Насколько я теперь припоминаю (может быть, и ошибаюсь), первым "авиатором", иностранцем, продемонстрировавшим в России, в Петербурге, настоящий, хотя и очень коротенький, полет, был француз Леганье. По-моему, летал он на биплане "Вуазен" – странной продолговатой матерчатой коробке с несколькими сплошными вертикальными стенками между двух плоскостей, с кубической формы тяжелым рулевым оперением за спиной, на конце решетчатой фермы, и с рулем высоты, вынесенным, наоборот, вперед, на нос удлиненной "гондолы"-лодочки.
Я не видел его полета, да и мало кто из петербуржцев удостоился этой чести. Леганье обосновался по понятным причинам не в Питере, а в Гатчине: там тогда стояли воздухоплавательные части, был большой эллинг для дирижаблей у деревни Салюзи; там и был проведен первый полет. Но должен прямо сказать, что, еще не видя ни разу человека, поднявшегося в воздух, я как-то заранее ощутил трепет приближения этой новой, крылатой эры.

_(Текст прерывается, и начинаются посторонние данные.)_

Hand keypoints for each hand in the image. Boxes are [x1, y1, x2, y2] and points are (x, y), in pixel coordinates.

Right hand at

Уже в 1908 году былое мое увлечение – паровозы – потускнело в моих глазах. На витринах писчебумажных лавчонок начали появляться открытки, изображавшие полеты первых аэропланов за границей. В газетах замелькали имена авиаторов и изобретателей, теоретиков и практиков полета. Появились портреты интеллигентного француза в котелке – это был инженер Луи Блерио. Два американца смотрели на меня со страниц "Огоньков" и других иллюстрированных журналов: Вильбур Райт походил на типичного пресвитерианского пастора – сухое лицо фанатика, впитавшее в себя даже что-то от индейцев, какими мы их представляли себе по Куперу и Майн-Риду; Орвил был совершенно не похож на брата – черноусый южанин, не то француз, не то итальянец.

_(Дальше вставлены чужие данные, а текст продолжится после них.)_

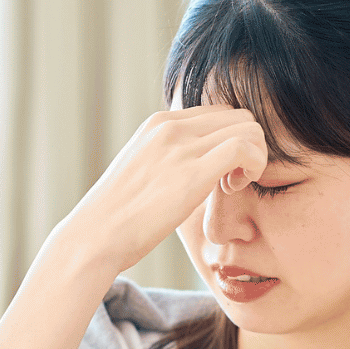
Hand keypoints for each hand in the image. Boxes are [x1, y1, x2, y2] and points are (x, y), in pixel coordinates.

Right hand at [61, 105, 267, 274]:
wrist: (96, 235)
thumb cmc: (118, 216)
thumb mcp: (142, 172)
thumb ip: (167, 159)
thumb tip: (189, 168)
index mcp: (159, 123)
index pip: (219, 113)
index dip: (231, 140)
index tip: (222, 171)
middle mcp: (171, 127)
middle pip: (240, 116)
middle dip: (248, 146)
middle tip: (232, 179)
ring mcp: (181, 147)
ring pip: (248, 129)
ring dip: (253, 157)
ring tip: (231, 186)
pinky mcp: (192, 173)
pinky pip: (244, 149)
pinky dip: (254, 166)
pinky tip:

Прославился маленький бразилец Сантос-Дюмон, построивший во Франции аэроплан-лилипутик, способный поднять в воздух только своего, весящего чуть ли не сорок кило, строителя: смелый конструктор сидел на этой "Демуазелль" ("Стрекозе") у самой земли, между колесами хрупкого шасси. Журналы веселились: "первую вспышку в цилиндрах своего доморощенного мотора Сантос будто бы вызывал, поднося к нему тлеющий фитиль, привязанный к каблуку собственного ботинка". Впрочем, не верить было трудно: еще один француз, сотрудник Вуазенов и Фарманов, художник – кто только не шел в авиацию! – Делегранж сам писал по поводу одной из своих машин, что отдельные части в ней держались только "логикой рассуждения".

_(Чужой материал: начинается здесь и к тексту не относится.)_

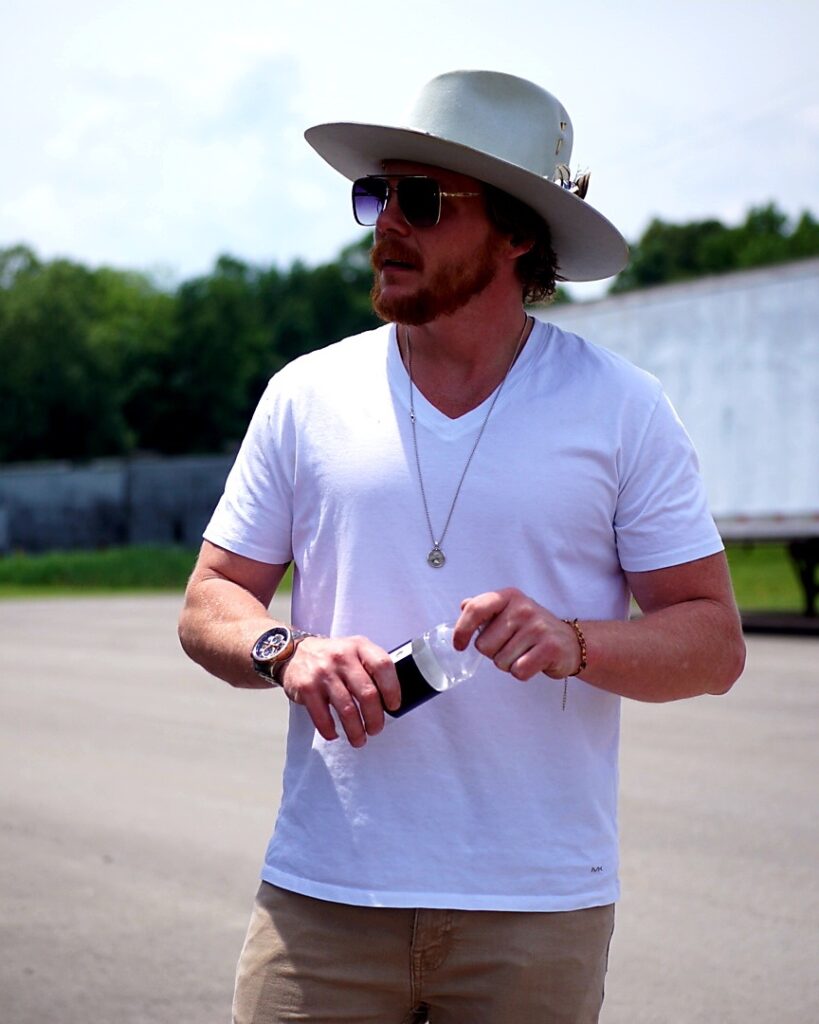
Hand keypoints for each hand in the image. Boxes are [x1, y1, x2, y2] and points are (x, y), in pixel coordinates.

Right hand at [279, 636, 400, 746]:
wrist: (295, 653)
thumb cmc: (334, 657)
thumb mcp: (355, 651)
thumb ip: (372, 667)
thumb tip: (392, 700)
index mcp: (359, 646)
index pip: (383, 666)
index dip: (393, 689)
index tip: (393, 706)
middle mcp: (342, 657)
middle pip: (368, 694)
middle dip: (375, 718)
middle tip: (376, 729)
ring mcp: (323, 672)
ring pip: (347, 710)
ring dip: (356, 731)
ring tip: (359, 739)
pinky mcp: (307, 688)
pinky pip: (323, 717)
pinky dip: (330, 731)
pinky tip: (335, 734)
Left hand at [453, 588, 582, 680]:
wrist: (569, 642)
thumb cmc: (532, 628)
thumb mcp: (509, 611)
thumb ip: (485, 609)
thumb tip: (464, 605)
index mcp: (509, 596)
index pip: (475, 609)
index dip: (461, 630)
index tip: (459, 645)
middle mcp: (523, 608)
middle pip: (484, 645)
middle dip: (493, 652)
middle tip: (512, 646)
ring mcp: (537, 627)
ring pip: (500, 661)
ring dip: (508, 663)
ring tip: (524, 653)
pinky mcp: (549, 648)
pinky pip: (518, 671)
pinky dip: (522, 672)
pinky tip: (533, 661)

В эти первые дни газеты еще ничего не писали о русских летчиках; я ничего не слыхал ни о Ефимове, ни о Попове, ни о Рудневе или Мациевиче. Но я уже всюду ловил брошюры и книжки, посвященные летному делу, знал наизусть и статьи Вейгелина, и переводные писания капитана Фербера. Немцы умели рекламировать свое: их цеппелины заполнили рынок открыток; отовсюду смотрели на вас сигарообразные тела огромных воздушных кораблей, и рядом с ними – до предела немецкое, седоусое и седовласое, розовое лицо самого графа Цеппелина, которого так легко было спутать на плохих клише не то с Бисмарком, не то с Мольтке – с любым из "великих немцев" прусского периода Германии.